We are all writing about each other
 
in chorus, an out-loud wince,
a cicatrix so unable to heal
 
that the universe must open wide to swallow it.
You said: one deer head on the wall
 
made the bedroom feel pastoral—
 your childhood with Mom and Dad.
 
But many deer heads, collected in the shed,
their eyes a dark forgery,
 
became a record of flesh,
a sum of ghosts that keeps you awake, counting—
 
 
 
Poem from the Hotel
 
 
Frustrated with my reform efforts, I gave up—
stopped tending to myself like an injured whitetail  (nursing
the broken parts with a handkerchief,  a round of gauze to lift
the ooze away from the body,) and mapped out my identity loss
in real space, like a blood splatter.

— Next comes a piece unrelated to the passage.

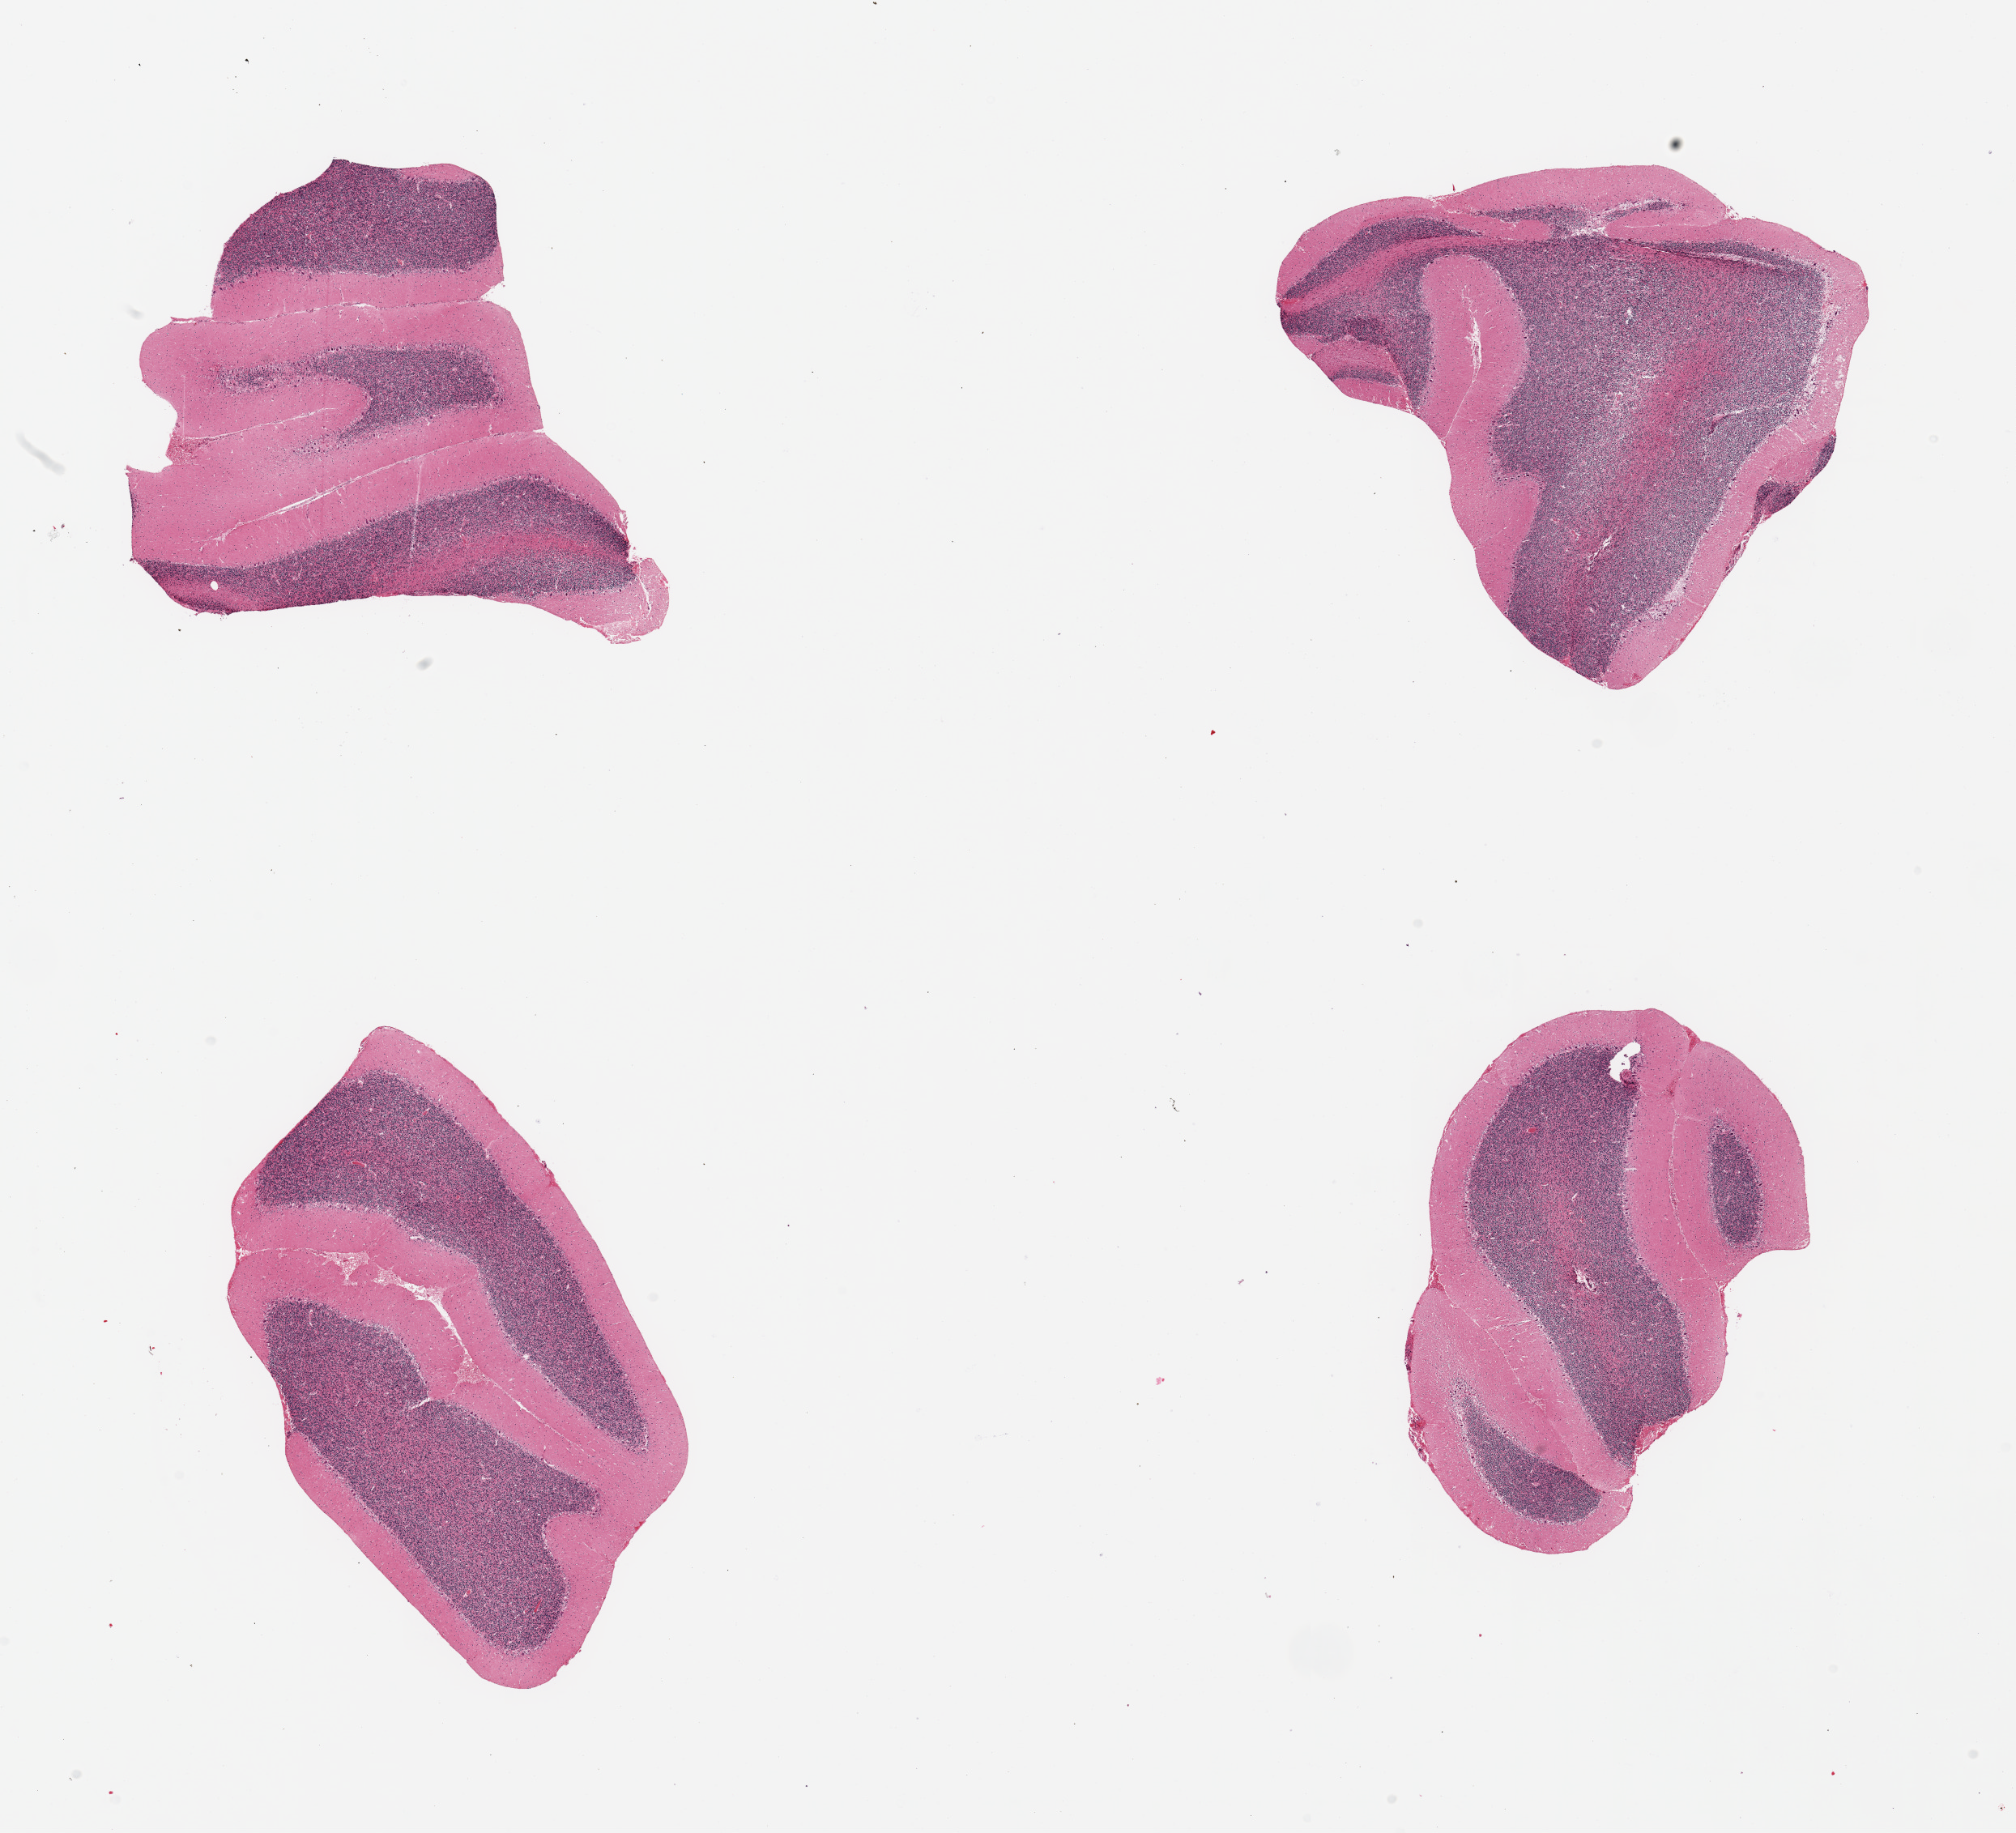
Haematoxylin and eosin whole-slide image — shown as a low-resolution overview of the whole scanned area (about 19.7 x 17.9 mm). PAXgene-fixed, paraffin-embedded tissue. Section of cerebellum (target tissue). Donor tissue sample. Female donor.
* reviewer comment on this tissue sample: 4 pieces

The cold wind from the bar window 
reminds me that there are still palm trees in December, swaying.
This means nothing to me, dear reader.  I am already aware of my choices. 
I can care, or not care.  I can wait, or not wait. I cannot be armed by my secrets.
I do not know what they are. I can ask you for another chance.  This time,
with a plot: a man walks into a bar. He sits next to a woman, who is wearing
only one shoe. He asks her for a cigarette.  His blue eyes have blue eyes.
She is already dead. She gives him the cigarette, anyway.